Beverages

The 99-Cent Solution

New "entry-level" packaging gives soft-drink sales a boost at BP
ATLANTA -- Can 99 cents improve sales, and perhaps even revive a category? That's the question Coca-Cola aimed to answer when it began testing its flagship products in 99-cent 14- and 16-oz. PET bottles in late 2008. The goal, according to Ed Coleman, assistant vice president, shopper marketing for Coca-Cola North America, was to develop an "entry-level package" for its products.

"Coca-Cola employs a packaging diversification strategy that matches the right package with the right shopper for the right occasions," Coleman told CSP Daily News. "For convenience retail, [image-nocss] Coke developed a unique three-tier sparkling immediate-consumption package strategy to fill the needs of customers who are thirsty, thirstier and thirstiest.

"The entry-level package offers an affordable, ice-cold Coca-Cola, appealing to teens and lighter convenience retail users. The 20-oz. package continues to deliver the breadth of our portfolio and appeals to the broadest shopper base. In addition, the 1-liter package is ideal for frequent shoppers seeking more ounces."

With a full year of testing under its belt, Coca-Cola has increased distribution of the products and is now investing in additional advertising to drive sales. It's a strategy, said Phil Smallwood, beverages category manager for BP's ampm convenience stores, that's proven successful for the chain.

"We had two primary goals associated with this introduction," Smallwood told CSP Daily News. "One was to reverse negative sales trends by driving new users into the category. And two was to provide our customers with value during these tough economic times."

The results?

"The package more than doubled our sales expectations, and we believe we accomplished both goals," Smallwood said. "We have experienced a reversal in our negative sales trend, attributing it to new younger customers entering the category. In addition, ampm believes it has built consumer loyalty and repeat business by providing a strong value offering."

Not that the product test hasn't raised concerns from retailers. Some have questioned Coca-Cola prepricing the drinks at 99 cents, while others are concerned the smaller, less-expensive drinks will cannibalize the sale of 20-oz. Coca-Cola products. Evidence suggests neither has been a major issue.

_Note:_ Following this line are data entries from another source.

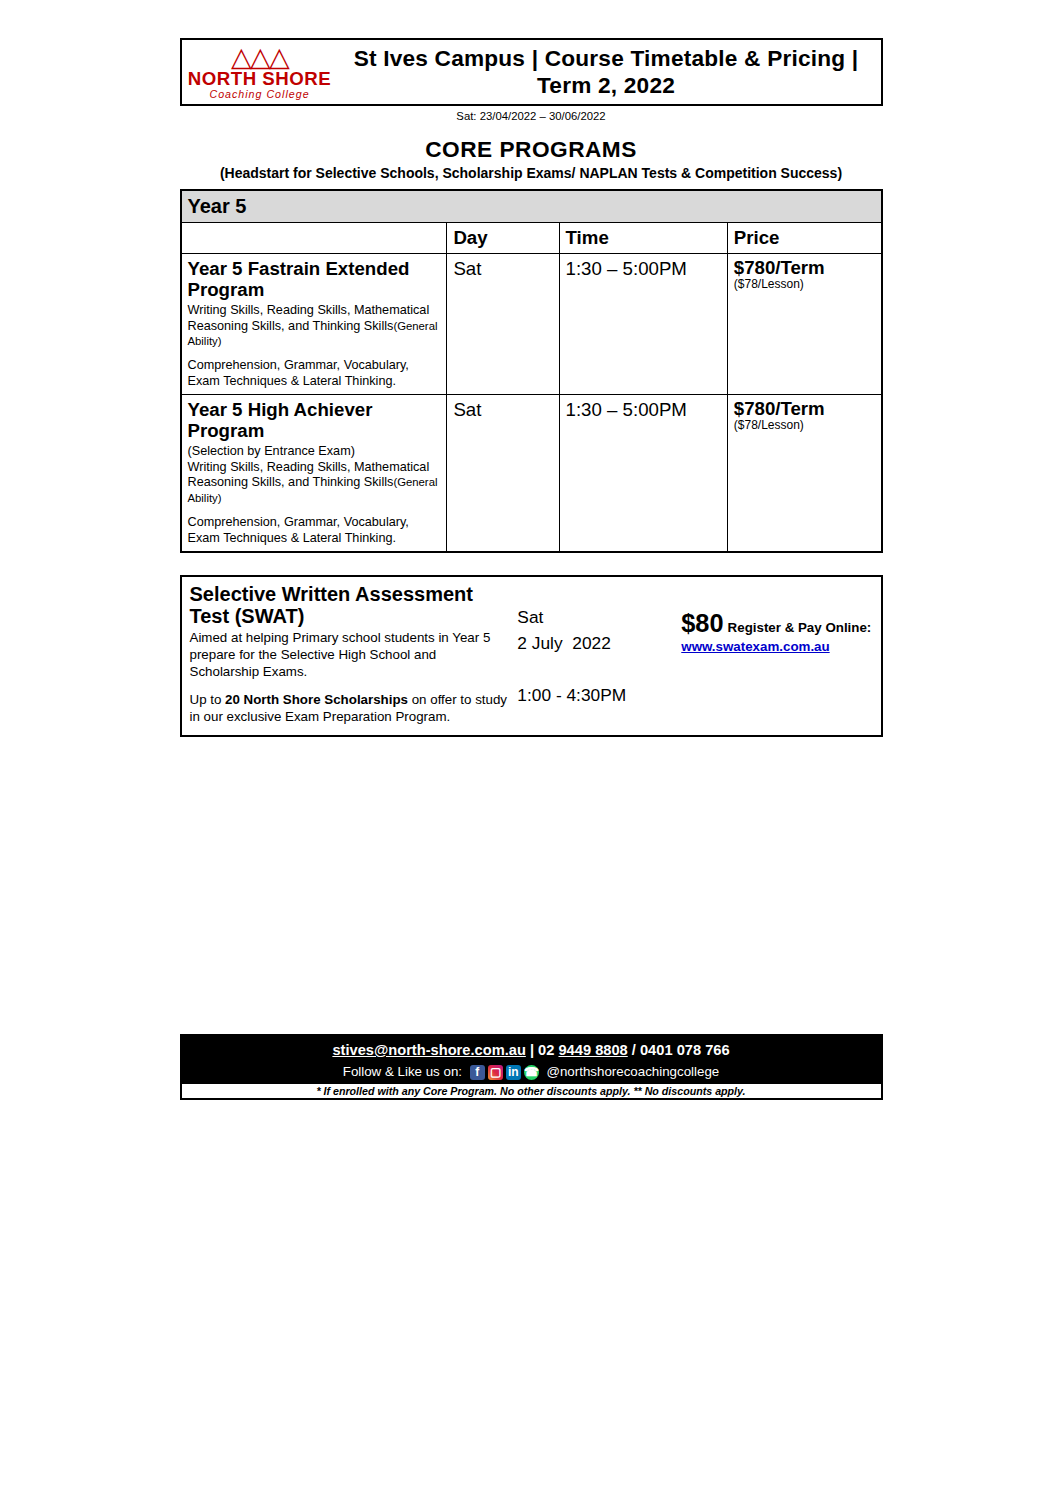△△△
NORTH SHORE
Coaching College
St Ives Campus | Course Timetable & Pricing | Term 2, 2022
Sat: 23/04/2022 – 30/06/2022
CORE PROGRAMS
(Headstart for Selective Schools, Scholarship Exams/ NAPLAN Tests & Competition Success)
| Year 5 |
| | Day | Time | Price |
| Year 5 Fastrain Extended Program Writing Skills, Reading Skills, Mathematical Reasoning Skills, and Thinking Skills (General Ability) Comprehension, Grammar, Vocabulary, Exam Techniques & Lateral Thinking. | Sat | 1:30 – 5:00PM | $780/Term ($78/Lesson) |
| Year 5 High Achiever Program (Selection by Entrance Exam) Writing Skills, Reading Skills, Mathematical Reasoning Skills, and Thinking Skills (General Ability) Comprehension, Grammar, Vocabulary, Exam Techniques & Lateral Thinking. | Sat | 1:30 – 5:00PM | $780/Term ($78/Lesson) |
Selective Written Assessment Test (SWAT)
Aimed at helping Primary school students in Year 5 prepare for the Selective High School and Scholarship Exams.
Up to 20 North Shore Scholarships on offer to study in our exclusive Exam Preparation Program.
Sat
2 July 2022
1:00 - 4:30PM
$80 Register & Pay Online:
www.swatexam.com.au
stives@north-shore.com.au | 02 9449 8808 / 0401 078 766
Follow & Like us on: f▢in☎ @northshorecoachingcollege
* If enrolled with any Core Program. No other discounts apply. ** No discounts apply.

"The 14- and 16-oz. bottles of Coke are not pre-priced, rather the MSRP is 99 cents," Coleman said. Much of the advertising, however, shouts the 99-cent price point, about which Coleman noted, "We believe 99 cents is a powerful price point that can convert more shoppers, driving beverage and in-store sales in our customers' outlets."

Smallwood agreed: "Based on the economic environment, as well as recent category trends, the entry-level package was well timed for the market place."

Meanwhile, the concern about cannibalization also seems to have played out positively.

"Sales trend data reflects minimal affect on 20-oz. Coke sales," Smallwood said. "In fact, 20-oz. is still our most popular package with consumers and the package size that we use to build basket and margin dollars through promotional activity."

Coleman added, "The entry-level package is delivering 1 million incremental transactions per week in the convenience-retail channel."

So with innovative packaging one way to attract new business, would Smallwood welcome additional brands in the 14- or 16-oz. package?

"The consumer demands value in today's economic environment, and if you do not give it to them, they will find it someplace else," he said. "I think we will continue to see manufacturers innovate packaging to hit the consumers' value sweet spot.

Coke has also tested 99-cent, 16-oz. cans, and Pepsi is now testing 16-oz. cans for its Pepsi, Diet Pepsi, Mt. Dew and Diet Mt. Dew brands in c-stores in select markets. The cans are pre-priced at 99 cents.